Все возможно. И я, и наш ведущий солист Дмитрий Фишер много ассистируем Борису Яковлевичу. При этом продолжаем танцевать и репетировать. Как говорит сам Эйфман, мы – играющие тренеры. В прошлом году я даже полгода преподавала в нашей академии у выпускного курса. Но такую деятельность было очень нелегко совмещать с постановочными нагрузками. И все же вы правы: я, вероятно, уже действительно начинаю участвовать в поддержке и развитии созданной Борисом Эйфманом системы подготовки новых генераций танцовщиков.
В который раз вы приедете в Новосибирск?
Я лично приеду во второй раз. Ранее была у вас лишь однажды.
Вы можете сейчас обратиться к сибирским поклонникам вашего театра и пригласить их на спектакли.

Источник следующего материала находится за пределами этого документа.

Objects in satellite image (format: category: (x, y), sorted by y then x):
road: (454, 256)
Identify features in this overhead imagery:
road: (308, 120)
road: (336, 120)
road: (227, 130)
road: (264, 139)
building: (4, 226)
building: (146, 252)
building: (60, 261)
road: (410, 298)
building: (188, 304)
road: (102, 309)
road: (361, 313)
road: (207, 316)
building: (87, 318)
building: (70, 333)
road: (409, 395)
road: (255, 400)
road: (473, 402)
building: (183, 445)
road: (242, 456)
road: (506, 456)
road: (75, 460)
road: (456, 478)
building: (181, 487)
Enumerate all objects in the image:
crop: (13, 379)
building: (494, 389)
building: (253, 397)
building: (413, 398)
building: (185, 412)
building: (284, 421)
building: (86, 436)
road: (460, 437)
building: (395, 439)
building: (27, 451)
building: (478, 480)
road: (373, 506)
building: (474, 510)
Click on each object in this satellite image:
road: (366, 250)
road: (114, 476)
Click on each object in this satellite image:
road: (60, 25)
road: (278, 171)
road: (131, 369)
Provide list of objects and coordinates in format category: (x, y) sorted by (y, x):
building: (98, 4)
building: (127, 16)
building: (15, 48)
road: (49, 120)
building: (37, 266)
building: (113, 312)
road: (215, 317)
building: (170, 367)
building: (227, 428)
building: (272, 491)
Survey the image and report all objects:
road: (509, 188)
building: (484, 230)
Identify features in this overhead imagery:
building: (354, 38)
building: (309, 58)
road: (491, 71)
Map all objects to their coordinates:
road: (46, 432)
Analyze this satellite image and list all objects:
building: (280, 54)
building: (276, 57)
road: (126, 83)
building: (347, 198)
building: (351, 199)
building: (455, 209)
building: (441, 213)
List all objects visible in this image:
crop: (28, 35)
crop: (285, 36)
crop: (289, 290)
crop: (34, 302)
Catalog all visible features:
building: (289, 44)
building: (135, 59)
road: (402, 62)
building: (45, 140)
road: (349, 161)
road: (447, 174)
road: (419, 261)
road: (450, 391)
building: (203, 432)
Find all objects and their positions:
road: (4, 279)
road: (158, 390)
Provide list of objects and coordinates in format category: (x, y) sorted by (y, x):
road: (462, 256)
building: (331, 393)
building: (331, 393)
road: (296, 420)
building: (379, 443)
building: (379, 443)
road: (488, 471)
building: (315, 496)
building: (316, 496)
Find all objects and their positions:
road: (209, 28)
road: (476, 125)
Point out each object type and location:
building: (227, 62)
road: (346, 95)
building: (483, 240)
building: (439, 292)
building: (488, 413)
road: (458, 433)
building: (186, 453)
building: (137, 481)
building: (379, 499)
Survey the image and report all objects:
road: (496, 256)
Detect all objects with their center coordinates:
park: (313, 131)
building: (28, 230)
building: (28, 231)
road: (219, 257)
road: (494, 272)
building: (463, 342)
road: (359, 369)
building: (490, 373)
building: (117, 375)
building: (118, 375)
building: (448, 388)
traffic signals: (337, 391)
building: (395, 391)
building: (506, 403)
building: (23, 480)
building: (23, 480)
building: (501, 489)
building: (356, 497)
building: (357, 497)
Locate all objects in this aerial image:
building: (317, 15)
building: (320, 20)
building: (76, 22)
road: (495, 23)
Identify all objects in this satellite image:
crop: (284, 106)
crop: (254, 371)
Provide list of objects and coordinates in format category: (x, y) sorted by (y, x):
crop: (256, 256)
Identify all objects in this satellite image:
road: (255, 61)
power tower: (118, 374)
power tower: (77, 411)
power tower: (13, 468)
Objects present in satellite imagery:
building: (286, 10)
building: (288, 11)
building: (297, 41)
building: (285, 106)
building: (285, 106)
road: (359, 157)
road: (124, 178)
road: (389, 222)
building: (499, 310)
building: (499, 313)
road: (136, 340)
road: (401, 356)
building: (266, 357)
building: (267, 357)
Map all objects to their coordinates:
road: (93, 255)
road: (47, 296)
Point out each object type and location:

Обязательно приходите. Наши спектакли лучше один раз увидеть, потому что они уникальны. Балет «Преступление и наказание», который впервые привозит труппа, – не детектив и даже не просто психологическая драма. Мы называем его хоррором. Это современное слово, и новый спектакль как раз и является балетом XXI века. Действие в нем не перенесено из эпохи Достоевского в наши дни, но и без подобного приема проблематика как самого романа, так и постановки Бориса Яковлевича выглядит крайне актуальной. Не могу не отметить сценографию «Преступления и наказания». Очень эффектным и совершенно изумительным получилось световое оформление, созданное Глебом Фильштинским и Борисом Яковлевичем. Декорации Зиновия Марголина минималистичны, но наполнены символизмом. Мы видим емкий образ Петербурга – лабиринт бесконечных лестниц, непонятно куда ведущих и неизвестно где заканчивающихся. Говорят, у Бориса Яковлевича, что ни спектакль, то шедевр. Но здесь получилось нечто особенное, неповторимое, не похожее на другие балеты.
Балет Бориса Эйфмана по роману Ф.М. Достоевского на музыку Г. Малера, Б. Тищенко на Большой сцене НОВАТа ‒ 23, 24 и 25 апреля.